Hayatının büyük bir kısmını savaş sonrası Polonyaya yerleşen komünist rejim altında baskı ve sansürün getirdiği acıları duyumsayarak yaşadı.
Kariyerine belgesel filmler çekerek başladı ve ilk uzun metraj filmini,“Blizna”, 1976 yılında çekti.
İlk filmlerinde politik boyutlar taşıyan sosyal gerçeklikler üzerine yoğunlaştı ise de rejimin getirdiği baskı ile kendine bir nevi oto sansür uygulayarak alışılageldik tarzına; şans, kader, kimlik, karakterler arasındaki içsel bağlantılar gibi temalarla işlenen ve metafizik öğeler de taşıyan, gelişi güzel paradoksların, elde edilen ikinci şansların, ölümün, paralel evrenlerin dünyasını keşfe çıkan filmlerine yöneldi.
Krzysztof Kieslowski’nin filmleri 1985 yılında çekilen “No End” filmi ile iki periyoda ayrılır; “No End” öncesi ve sonrası.
1985 yılından itibaren senaryo yazarı Krzysztof Piesiewicz (önceleri bir avukat, sonraları bir politikacı) ve besteci Zbigniew Preisner ile çalışmaya başlar.
Bu iş birliği Kieslowski’nin tüm kariyeri boyunca devam eder.
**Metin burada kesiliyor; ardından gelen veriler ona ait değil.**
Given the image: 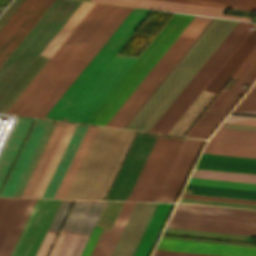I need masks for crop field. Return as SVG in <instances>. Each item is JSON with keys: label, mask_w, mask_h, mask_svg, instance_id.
<instances>
[{"label": "crop field", "mask_w": 256, "mask_h": 256, "mask_svg": "<svg viewBox=\"0 0 256 256\" xmlns=\"http://www.w3.org/2000/svg\"><path fill=\"white\" fill-rule=\"evenodd\" d=\"M112 6L110 4H94L7 113L25 114ZM131 9L114 5L25 115L44 117ZM150 11L132 9L46 114V118L63 119Z\"/></svg>", "instance_id": "obj_1"}, {"label": "crop field", "mask_w": 256, "mask_h": 256, "mask_svg": "<svg viewBox=\"0 0 256 256\" xmlns=\"http://www.w3.org/2000/svg\"><path fill=\"white\" fill-rule=\"evenodd\" d=\"M138 136V135H137ZM137 138V137H136ZM157 137L139 135L107 200H126ZM172 139L158 137L127 200L141 201ZM183 141L173 139L143 200L154 201Z\"/></svg>", "instance_id": "obj_2"}, {"label": "crop field", "mask_w": 256, "mask_h": 256, "mask_svg": "<svg viewBox=\"0 0 256 256\" xmlns=\"http://www.w3.org/2000/svg\"><path fill=\"white\" fill-rule=\"evenodd\" d=\"M131 132L99 127L64 198L99 199Z\"/></svg>", "instance_id": "obj_3"}, {"label": "crop field", "mask_w": 256, "mask_h": 256, "mask_svg": "<svg viewBox=\"0 0 256 256\" xmlns=\"http://www.w3.org/2000/svg\"><path fill=\"white\" fill-rule=\"evenodd\" d=\"M193 17L175 13L86 123L105 125Z\"/></svg>", "instance_id": "obj_4"}, {"label": "crop field", "mask_w": 256, "mask_h": 256, "mask_svg": "<svg viewBox=\"0 0 256 256\" xmlns=\"http://www.w3.org/2000/svg\"><path fill=\"white\" fill-rule=\"evenodd\" d=\"M254 26L238 21L150 131L168 132Z\"/></svg>", "instance_id": "obj_5"}, {"label": "crop field", "mask_w": 256, "mask_h": 256, "mask_svg": "<svg viewBox=\"0 0 256 256\" xmlns=\"http://www.w3.org/2000/svg\"><path fill=\"white\" fill-rule=\"evenodd\" d=\"M37 199L23 198L0 244L9 256ZM42 199H38L10 256H14ZM62 200L43 199L15 256H35Z\"/></svg>", "instance_id": "obj_6"}, {"label": "crop field", "mask_w": 256, "mask_h": 256, "mask_svg": "<svg viewBox=\"0 0 256 256\" xmlns=\"http://www.w3.org/2000/svg\"><path fill=\"white\" fill-rule=\"evenodd\" d=\"M167 227L256 235V212L177 204Z\"/></svg>", "instance_id": "obj_7"}, {"label": "crop field", "mask_w": 256, "mask_h": 256, "mask_svg": "<svg viewBox=\"0 0 256 256\" xmlns=\"http://www.w3.org/2000/svg\"><path fill=\"white\" fill-rule=\"evenodd\" d=\"M211 18L195 16L127 100L107 122V126L122 128L141 103L151 93L182 53L192 43Z\"/></svg>", "instance_id": "obj_8"}, {"label": "crop field", "mask_w": 256, "mask_h": 256, "mask_svg": "<svg viewBox=\"0 0 256 256\" xmlns=\"http://www.w3.org/2000/svg\"><path fill=\"white\" fill-rule=\"evenodd\" d=\"M36 122L18 156V159L0 193V196H13L31 158L50 121L38 120ZM33 119L21 118L9 138V141L0 157V187L9 171V168L21 146V143L32 123Z\"/></svg>", "instance_id": "obj_9"}, {"label": "crop field", "mask_w": 256, "mask_h": 256, "mask_svg": "<svg viewBox=\"0 0 256 256\" xmlns=\"http://www.w3.org/2000/svg\"><path fill=\"white\" fill-rule=\"evenodd\" d=\"M105 202L76 200L62 228L90 234ZM63 229L49 256H80L89 235Z\"/></svg>", "instance_id": "obj_10"}, {"label": "crop field", "mask_w": 256, "mask_h": 256, "mask_svg": "<svg viewBox=\"0 0 256 256\" xmlns=\"http://www.w3.org/2000/svg\"><path fill=\"white\" fill-rule=\"evenodd\" d=\"M135 60L115 56L63 120L85 123Z\"/></svg>", "instance_id": "obj_11"}, {"label": "crop field", "mask_w": 256, "mask_h": 256, "mask_svg": "<svg viewBox=\"0 0 256 256\" xmlns=\"http://www.w3.org/2000/svg\"><path fill=\"white\" fill-rule=\"evenodd\" d=\"M55 0H24L0 29V66Z\"/></svg>", "instance_id": "obj_12"}, {"label": "crop field", "mask_w": 256, "mask_h": 256, "mask_svg": "<svg viewBox=\"0 0 256 256\" xmlns=\"http://www.w3.org/2000/svg\"><path fill=\"white\" fill-rule=\"evenodd\" d=\"M256 47L255 49L251 52V54L246 58V60L242 63V65L238 68V70L233 74L232 79L236 80L234 82V84L236 83V85L233 87V89L230 91V93L227 95L226 93L231 89V87L234 85H232L228 91L226 93H222V91L218 94V96L213 100V102L210 104V106L205 110V112L200 116V118L196 121V123L191 127V129L186 133L185 136H187L191 130L196 126V124L200 121V119L204 116V114L209 110H210L205 114V116L201 119V121L197 124V126L193 129V131L188 135V136H192L196 130L200 127V125L204 122V120L208 117V115L213 111V109L217 106V104L221 101V99L225 96V94L227 95L226 98L221 102V104L215 109V111L209 116V118L204 122V124L198 129V131L194 134L195 137L199 136V134L204 130V128L209 124V122L213 119V117L218 113V111L222 108V106L226 103V101L230 98V96L235 92H236L231 96V98L227 101V103L223 106V108L219 111V113L214 117V119L210 122V124L206 127V129L202 132V134L199 136L200 138H202L205 133L210 129V127L215 123V121L219 118V116L224 112V110L229 106V104L234 100V98L238 95V93L241 91V93L239 94V96L235 99V101L230 105V107L224 112V114L218 119V121L213 125V127L207 132V134L204 136V138H208L209 135L214 131V129L219 125V123L224 119V117L226 116V113L230 110V108L237 102V100L243 95V93L245 92V90L241 89V85L243 83H246L248 85H252L253 82L256 80V75L251 79V81L248 83V81L250 80V78L255 74L256 72V61L253 63V65L248 69V71L243 75V77L241 79H239L241 77V75L246 71V69L251 65V63L255 60L256 58ZM255 54V55H254ZM254 55V56H253ZM253 56V57H252ZM252 57V59H251ZM251 59V60H250ZM250 60V61H249ZM249 61V62H248ZM248 62V64H247ZM247 64V65H246ZM246 65V66H245ZM245 66V67H244ZM244 67V68H243ZM243 68V70H242ZM255 68V69H254ZM254 69V70H253ZM242 70V71H241ZM253 70V71H252ZM241 71V72H240ZM252 71V73H251ZM240 72V73H239ZM239 73V74H238ZM251 73V74H250ZM238 74V76H237ZM250 74V75H249ZM249 75V76H248ZM237 76V77H236ZM248 76V77H247ZM236 77V78H235ZM247 77V79H246ZM246 79V80H245ZM245 80V81H244Z\"/></svg>", "instance_id": "obj_13"}, {"label": "crop field", "mask_w": 256, "mask_h": 256, "mask_svg": "<svg viewBox=\"0 0 256 256\" xmlns=\"http://www.w3.org/2000/svg\"><path fill=\"white\" fill-rule=\"evenodd\" d=\"M183 193L256 200V191L187 184ZM183 194L182 197L256 204V201ZM181 198L179 203L256 210V205Z\"/></svg>", "instance_id": "obj_14"}, {"label": "crop field", "mask_w": 256, "mask_h": 256, "mask_svg": "<svg viewBox=\"0 0 256 256\" xmlns=\"http://www.w3.org/2000/svg\"><path fill=\"white\" fill-rule=\"evenodd\" d=\"M203 152L256 157V131L218 128Z\"/></svg>", "instance_id": "obj_15"}, {"label": "crop field", "mask_w": 256, "mask_h": 256, "mask_svg": "<svg viewBox=\"0 0 256 256\" xmlns=\"http://www.w3.org/2000/svg\"><path fill=\"white\" fill-rule=\"evenodd\" d=\"M203 141L186 138L155 201L173 202Z\"/></svg>", "instance_id": "obj_16"}, {"label": "crop field", "mask_w": 256, "mask_h": 256, "mask_svg": "<svg viewBox=\"0 0 256 256\" xmlns=\"http://www.w3.org/2000/svg\"><path fill=\"white\" fill-rule=\"evenodd\" d=\"M125 203H124V205H125ZM135 203L136 202H127L125 207L123 205L124 209L122 207L123 211L121 209L122 213L120 211L121 215L119 213L120 217L118 215L119 219L117 217V219H118V221L116 219L117 223L115 221L116 226H115V223L112 228L95 226L86 245H85V248H84L81 256H100L104 249V246H105V244L115 226V228L105 246V249L101 255V256H110Z\"/></svg>", "instance_id": "obj_17"}, {"label": "crop field", "mask_w": 256, "mask_h": 256, "mask_svg": "<svg viewBox=\"0 0 256 256\" xmlns=\"http://www.w3.org/2000/svg\"><path fill=\"white\" fill-rule=\"evenodd\" d=\"M156 249L182 252L226 255V256H256L255 247L175 240L161 238Z\"/></svg>", "instance_id": "obj_18"}, {"label": "crop field", "mask_w": 256, "mask_h": 256, "mask_svg": "<svg viewBox=\"0 0 256 256\" xmlns=\"http://www.w3.org/2000/svg\"><path fill=\"white\" fill-rule=\"evenodd\" d=\"M91 1L159 9V10H167V11H175V12H183V13H191V14H199V15H207V16H215V17H223V18H231V19H239V20H247V21L251 20V18H248V17L223 15L225 9H222V8L182 4V3L159 1V0H91Z\"/></svg>", "instance_id": "obj_19"}, {"label": "crop field", "mask_w": 256, "mask_h": 256, "mask_svg": "<svg viewBox=\"0 0 256 256\" xmlns=\"http://www.w3.org/2000/svg\"><path fill=\"white\" fill-rule=\"evenodd\" d=\"M195 168L256 174V158L202 153Z\"/></svg>", "instance_id": "obj_20"}, {"label": "crop field", "mask_w": 256, "mask_h": 256, "mask_svg": "<svg viewBox=\"0 0 256 256\" xmlns=\"http://www.w3.org/2000/svg\"><path fill=\"white\" fill-rule=\"evenodd\" d=\"M246 37L238 49L233 53L225 65L220 69L212 81L207 85L206 89L218 92L229 77L234 73L238 66L248 56L252 49L256 46V26Z\"/></svg>", "instance_id": "obj_21"}, {"label": "crop field", "mask_w": 256, "mask_h": 256, "mask_svg": "<svg viewBox=\"0 0 256 256\" xmlns=\"http://www.w3.org/2000/svg\"><path fill=\"white\" fill-rule=\"evenodd\" d=\"M172 205L157 204L132 256H148Z\"/></svg>", "instance_id": "obj_22"}, {"label": "crop field", "mask_w": 256, "mask_h": 256, "mask_svg": "<svg viewBox=\"0 0 256 256\" xmlns=\"http://www.w3.org/2000/svg\"><path fill=\"white\" fill-rule=\"evenodd\" d=\"M57 122L20 197H30L65 126Z\"/></svg>", "instance_id": "obj_23"}, {"label": "crop field", "mask_w": 256, "mask_h": 256, "mask_svg": "<svg viewBox=\"0 0 256 256\" xmlns=\"http://www.w3.org/2000/svg\"><path fill=\"white\" fill-rule=\"evenodd\" d=\"M86 128V125H77L42 197H53Z\"/></svg>", "instance_id": "obj_24"}, {"label": "crop field", "mask_w": 256, "mask_h": 256, "mask_svg": "<svg viewBox=\"0 0 256 256\" xmlns=\"http://www.w3.org/2000/svg\"><path fill=\"white\" fill-rule=\"evenodd\" d=\"M94 3L82 1L77 9L72 13L68 20L63 24L59 31L54 35L46 47L41 51L40 55L50 58L60 44L70 34L74 27L79 23L83 16L93 6Z\"/></svg>", "instance_id": "obj_25"}, {"label": "crop field", "mask_w": 256, "mask_h": 256, "mask_svg": "<svg viewBox=\"0 0 256 256\" xmlns=\"http://www.w3.org/2000/svg\"><path fill=\"white\" fill-rule=\"evenodd\" d=\"M77 124L68 123L32 196L41 197Z\"/></svg>", "instance_id": "obj_26"}, {"label": "crop field", "mask_w": 256, "mask_h": 256, "mask_svg": "<svg viewBox=\"0 0 256 256\" xmlns=\"http://www.w3.org/2000/svg\"><path fill=\"white\" fill-rule=\"evenodd\" d=\"M97 128H93V127H88L55 195L53 198H63L80 163H81V160L96 132Z\"/></svg>", "instance_id": "obj_27"}, {"label": "crop field", "mask_w": 256, "mask_h": 256, "mask_svg": "<svg viewBox=\"0 0 256 256\" xmlns=\"http://www.w3.org/2000/svg\"><path fill=\"white\" fill-rule=\"evenodd\" d=\"M73 200H63L50 227L58 230ZM49 229L36 256H46L58 231Z\"/></svg>", "instance_id": "obj_28"}, {"label": "crop field", "mask_w": 256, "mask_h": 256, "mask_svg": "<svg viewBox=\"0 0 256 256\" xmlns=\"http://www.w3.org/2000/svg\"><path fill=\"white\" fill-rule=\"evenodd\" d=\"M191 177L256 183V175L194 169Z\"/></svg>", "instance_id": "obj_29"}, {"label": "crop field", "mask_w": 256, "mask_h": 256, "mask_svg": "<svg viewBox=\"0 0 256 256\" xmlns=\"http://www.w3.org/2000/svg\"><path fill=\"white\" fill-rule=\"evenodd\" d=\"M182 3L214 6V7H230L256 11V0H167Z\"/></svg>", "instance_id": "obj_30"}, {"label": "crop field", "mask_w": 256, "mask_h": 256, "mask_svg": "<svg viewBox=\"0 0 256 256\" xmlns=\"http://www.w3.org/2000/svg\"><path fill=\"white\" fill-rule=\"evenodd\" d=\"M22 198L0 197V241Z\"/></svg>", "instance_id": "obj_31"}, {"label": "crop field", "mask_w": 256, "mask_h": 256, "mask_svg": "<svg viewBox=\"0 0 256 256\" xmlns=\"http://www.w3.org/2000/svg\"><path fill=\"white\" fill-rule=\"evenodd\" d=\"M231 113L256 115V83L233 109Z\"/></svg>", "instance_id": "obj_32"}, {"label": "crop field", "mask_w": 256, "mask_h": 256, "mask_svg": "<svg viewBox=\"0 0 256 256\" xmlns=\"http://www.w3.org/2000/svg\"><path fill=\"white\" fill-rule=\"evenodd\" d=\"M188 183L256 190V184H249V183L216 181V180L195 179V178H190Z\"/></svg>", "instance_id": "obj_33"}, {"label": "crop field", "mask_w": 256, "mask_h": 256, "mask_svg": "<svg viewBox=\"0 0 256 256\" xmlns=\"http://www.w3.org/2000/svg\"><path fill=\"white\" fill-rule=\"evenodd\" d=\"M224 122L256 125V118L227 116V118L224 120Z\"/></svg>", "instance_id": "obj_34"}, {"label": "crop field", "mask_w": 256, "mask_h": 256, "mask_svg": "<svg viewBox=\"0 0 256 256\" xmlns=\"http://www.w3.org/2000/svg\"><path fill=\"white\" fill-rule=\"evenodd\" d=\"M153 256H215V255H204V254H193V253L155 250Z\"/></svg>", "instance_id": "obj_35"}, {"label": "crop field", "mask_w": 256, "mask_h": 256, "mask_svg": "<svg viewBox=\"0 0 256 256\" xmlns=\"http://www.w3.org/2000/svg\"><path fill=\"white\" fill-rule=\"evenodd\" d=\"M220 127L235 128V129H246V130H256V126L228 124V123H222Z\"/></svg>", "instance_id": "obj_36"}, {"label": "crop field", "mask_w": 256, "mask_h": 256, "mask_svg": "<svg viewBox=\"0 0 256 256\" xmlns=\"http://www.w3.org/2000/svg\"><path fill=\"white\" fill-rule=\"evenodd\" d=\"M228 93H229V92H228ZM228 93H227V94H228ZM224 98H225V97H224ZM224 98H223V99H224ZM218 105H219V104H218ZM204 129H205V128H204ZM191 131H192V130H191ZM200 134H201V133H200ZM200 134H199V135H200Z\"/></svg>", "instance_id": "obj_37"}]
</instances>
Kieslowski’nin doğasından gelen etkileyici metafizik soneleri bu dönemde artık olağanüstü başarılı ses ve renk senfonilerine dönüşür ve ilginç bir şekilde tüm filmlerinde (“The Dekalog” hariç) bir kadın protagonist yer alır.
Ünlü yapıtları “Three Colors: Üç renk” üçlemesine gelindiğinde kırılgan yapılı yönetmen içinde bulunduğu sinema ortamının getirdiği stres ve büyük bir adanmışlıkla yürüttüğü yağun çalışma temposu ile hayli yorgun düşmüş ve yıpranmıştır ama kapasitesini zorlayarak deli gibi çalışmaya devam eder.
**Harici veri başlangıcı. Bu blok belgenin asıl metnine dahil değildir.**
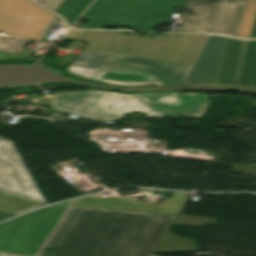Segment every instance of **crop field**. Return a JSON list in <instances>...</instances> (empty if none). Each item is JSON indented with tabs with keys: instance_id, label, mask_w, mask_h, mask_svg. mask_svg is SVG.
Here are the masks:
<instances>
[{
	"instance_id": "1",
	"label": "crop field",
	"mask_w": 256,
	"mask_h": 256,
	"mask_svg": "<svg viewBox=\"0 0 256 256\" xmlns=\"http://www.w3.org/2000/svg\"><path fill=\"white\" fill-rule=\"evenodd\" d=\"M174 218L69 206L37 256H149Z\"/></svg>"
},
{
	"instance_id": "2",
	"label": "crop field",
	"mask_w": 256,
	"mask_h": 256,
	"mask_svg": "<svg viewBox=\"0 0 256 256\" xmlns=\"http://www.w3.org/2000/svg\"><path fill=\"white\" fill-rule=\"evenodd\" d=\"M206 95L147 93L126 95L105 91H75L53 95L51 108L85 119L110 120L143 112L149 117H199L209 102Z\"/></svg>"
},
{
	"instance_id": "3",
	"label": "crop field",
	"mask_w": 256,
	"mask_h": 256,
	"mask_svg": "<svg viewBox=\"0 0 256 256\" xmlns=\"http://www.w3.org/2000/svg\"><path fill=\"white\" fill-rule=\"evenodd\" d=\"M69 39L87 42L83 49L125 54L161 61L193 64L207 35L161 34L153 39L119 36L112 31L70 30Z\"/></svg>"
},
{
	"instance_id": "4",
	"label": "crop field",
	"mask_w": 256,
	"mask_h": 256,
	"mask_svg": "<svg viewBox=\"0 0 256 256\" xmlns=\"http://www.w3.org/2000/svg\"><path fill=\"white\" fill-rule=\"evenodd\" d=\"M190 67L191 65L81 50L67 72L78 77L118 85H175L183 82ZM106 72L147 76L145 80L154 82H119L100 79ZM152 75L161 82L154 79Z\"/></svg>"
},
{
	"instance_id": "5",
	"label": "crop field",
	"mask_w": 256,
	"mask_h": 256,
	"mask_svg": "<svg viewBox=\"0 0 256 256\" xmlns=\"http://www.w3.org/2000/svg\"><path fill=\"white\" fill-rule=\"evenodd\" d=\"M187 0H95L81 16L89 20L83 29L121 24L133 30L153 31L156 24L170 22L175 6Z\"/></svg>"
},
{
	"instance_id": "6",
	"label": "crop field",
	"mask_w": 256,
	"mask_h": 256,
	"mask_svg": "<svg viewBox=\"0 0 256 256\" xmlns=\"http://www.w3.org/2000/svg\"><path fill=\"white\" fill-rule=\"evenodd\" d=\"M245 41L210 35L183 84L235 85Z\"/></svg>"
},
{
	"instance_id": "7",
	"label": "crop field",
	"mask_w": 256,
	"mask_h": 256,
	"mask_svg": "<svg viewBox=\"0 0 256 256\" xmlns=\"http://www.w3.org/2000/svg\"><path fill=\"white\" fill-rule=\"evenodd\" d=\"M67 206L53 205L0 225V251L34 256Z\"/></svg>"
},
{
	"instance_id": "8",
	"label": "crop field",
	"mask_w": 256,
	"mask_h": 256,
	"mask_svg": "<svg viewBox=\"0 0 256 256\" xmlns=\"http://www.w3.org/2000/svg\"><path fill=\"white\" fill-rule=\"evenodd\" d=\"M245 0H188L178 31L236 36Z\"/></svg>"
},
{
	"instance_id": "9",
	"label": "crop field",
	"mask_w": 256,
	"mask_h": 256,
	"mask_svg": "<svg viewBox=\"0 0 256 256\" xmlns=\"http://www.w3.org/2000/svg\"><path fill=\"white\" fill-rule=\"evenodd\" d=\"M53 15L29 0H0V31L40 41Z\"/></svg>"
},
{
	"instance_id": "10",
	"label": "crop field",
	"mask_w": 256,
	"mask_h": 256,
	"mask_svg": "<svg viewBox=\"0 0 256 256\" xmlns=\"http://www.w3.org/2000/svg\"><path fill=\"white\" fill-rule=\"evenodd\" d=\"M0 191L45 203L12 141L1 137Z\"/></svg>"
},
{
	"instance_id": "11",
	"label": "crop field",
	"mask_w": 256,
	"mask_h": 256,
	"mask_svg": "<svg viewBox=\"0 0 256 256\" xmlns=\"http://www.w3.org/2000/svg\"><path fill=\"white\" fill-rule=\"evenodd\" d=\"M188 195L189 194H186V193L175 192L160 214L177 215L178 211L182 207V205L185 202V200L187 199ZM119 198L120 197H109V198L88 197V198L76 200L71 205L128 210V211H139V212H150V211H144V210H137V209L113 206ZM150 213H157V212H150Z\"/></svg>"
},
{
	"instance_id": "12",
	"label": "crop field",
	"mask_w": 256,
	"mask_h": 256,
	"mask_svg": "<svg viewBox=\"0 0 256 256\" xmlns=\"http://www.w3.org/2000/svg\"><path fill=\"white\" fill-rule=\"evenodd\" d=\"M236 85L256 86V41H246Z\"/></svg>"
},
{
	"instance_id": "13",
	"label": "crop field",
	"mask_w": 256,
	"mask_h": 256,
	"mask_svg": "<svg viewBox=\"0 0 256 256\" xmlns=\"http://www.w3.org/2000/svg\"><path fill=\"white\" fill-rule=\"evenodd\" d=\"M196 240L175 237L174 234L164 233L152 253L198 251L199 246L193 245Z\"/></svg>"
},
{
	"instance_id": "14",
	"label": "crop field",
	"mask_w": 256,
	"mask_h": 256,
	"mask_svg": "<svg viewBox=\"0 0 256 256\" xmlns=\"http://www.w3.org/2000/svg\"><path fill=\"white\" fill-rule=\"evenodd\" d=\"M236 37L256 38V0L245 1Z\"/></svg>"
},
{
	"instance_id": "15",
	"label": "crop field",
	"mask_w": 256,
	"mask_h": 256,
	"mask_svg": "<svg viewBox=\"0 0 256 256\" xmlns=\"http://www.w3.org/2000/svg\"><path fill=\"white\" fill-rule=\"evenodd\" d=\"M91 1L92 0H64L55 12L61 14L68 22H74Z\"/></svg>"
},
{
	"instance_id": "16",
	"label": "crop field",
	"mask_w": 256,
	"mask_h": 256,
	"mask_svg": "<svg viewBox=\"0 0 256 256\" xmlns=\"http://www.w3.org/2000/svg\"><path fill=\"white\" fill-rule=\"evenodd\" d=\"M10 37L0 36V51L10 52L19 55L27 41L11 40Z\"/></svg>"
},
{
	"instance_id": "17",
	"label": "crop field",
	"mask_w": 256,
	"mask_h": 256,
	"mask_svg": "<svg viewBox=\"0 0 256 256\" xmlns=\"http://www.w3.org/2000/svg\"><path fill=\"white\" fill-rule=\"evenodd\" d=\"M115 205L150 210V211H157V212H161V210L163 209L162 206L153 205V204H149V203L144 204L140 201H136V200H132V199L124 198V197H121Z\"/></svg>"
},
{
	"instance_id": "18",
	"label": "crop field",
	"mask_w": 256,
	"mask_h": 256,
	"mask_svg": "<svg viewBox=\"0 0 256 256\" xmlns=\"http://www.w3.org/2000/svg\"><path fill=\"white\" fill-rule=\"evenodd\" d=\"M217 219L178 216L173 224L205 227L206 223L214 224Z\"/></svg>"
},
{
	"instance_id": "19",
	"label": "crop field",
	"mask_w": 256,
	"mask_h": 256,
	"mask_svg": "<svg viewBox=\"0 0 256 256\" xmlns=\"http://www.w3.org/2000/svg\"><path fill=\"white\" fill-rule=\"evenodd\" d=\"M36 1L55 11L56 8L61 4L63 0H36Z\"/></svg>"
},
{
	"instance_id": "20",
	"label": "crop field",
	"mask_w": 256,
	"mask_h": 256,
	"mask_svg": "<svg viewBox=\"0 0 256 256\" xmlns=\"http://www.w3.org/2000/svg\"><path fill=\"white\" fill-rule=\"evenodd\" d=\"M17 55H13L10 53L0 52V60H7V59H16Z\"/></svg>"
},
{
	"instance_id": "21",
	"label": "crop field",
	"mask_w": 256,
	"mask_h": 256,
	"mask_svg": "<svg viewBox=\"0 0 256 256\" xmlns=\"http://www.w3.org/2000/svg\"><path fill=\"white\" fill-rule=\"evenodd\" d=\"M12 216H14V215H10V214L0 212V221L4 220L6 218L12 217Z\"/></svg>"
},
{
	"instance_id": "22",
	"label": "crop field",
	"mask_w": 256,
	"mask_h": 256,
	"mask_svg": "<svg viewBox=\"0 0 256 256\" xmlns=\"http://www.w3.org/2000/svg\"><path fill=\"white\" fill-rule=\"evenodd\" d=\"M70 201L64 202V203H60L62 205H69Z\"/></svg>"
},
{
	"instance_id": "23",
	"label": "crop field",
	"mask_w": 256,
	"mask_h": 256,
	"mask_svg": "<svg viewBox=\"0 0 256 256\" xmlns=\"http://www.w3.org/2000/svg\"><path fill=\"white\" fill-rule=\"evenodd\" d=\"M150 256H155V255L150 254Z\"/></svg>"
}]
</instances>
“Üç renk – Beyaz” (1994) filmini çekerken “Üç Renk: Mavi” (1993) filminin kurgusunu yapmakta ve “Üç Renk – Kırmızı” (1994) filminin senaryosunu yazmaktadır.
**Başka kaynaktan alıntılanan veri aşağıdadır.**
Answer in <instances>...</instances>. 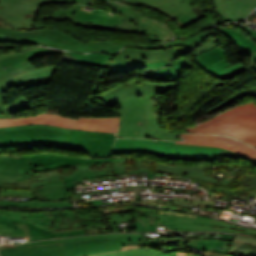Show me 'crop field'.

“Kırmızı” filmi Cannes Film Festivalinde prömiyerini yaparkan emekli olmak istediğini ve Cennet, Cehennem ve Araf (“Cennet” 2002 yılında Tom Tykwer tarafından yönetildi, başrolde Cate Blanchett yer aldı) hakkında yeni bir üçlemeye başlayacağını söyler.
Yönetmen o sırada 52 yaşındadır.
54 yaşında açık kalp ameliyatı sırasında genç sayılacak bir yaşta yaşama veda eder.
Kieslowski mezun olduğu Lódz Film okuluna ancak üçüncü başvurusunda kabul edilmişti.
Biraz da bu yüzden olsa gerek sinema okullarını pek yüceltmez; “Sinema okulları size sürekli film izletir, İzlediğiniz filmler hakkında konuşursunuz, analiz yaparsınız, Birbirleri ile karşılaştırırsınız o kadar. Lodz film okulunda da diğerleri gibi sinema tarihi, estetik, fotoğrafçılık, oyuncu yönetimi vs gibi disiplinler aşama aşama öğretilir. Tabii ki bu öğretilenler hep teoride kalır. Pratikte bunların bir filme nasıl uygulanacağı ise sizin kişisel deneyimlerinize kalır” der.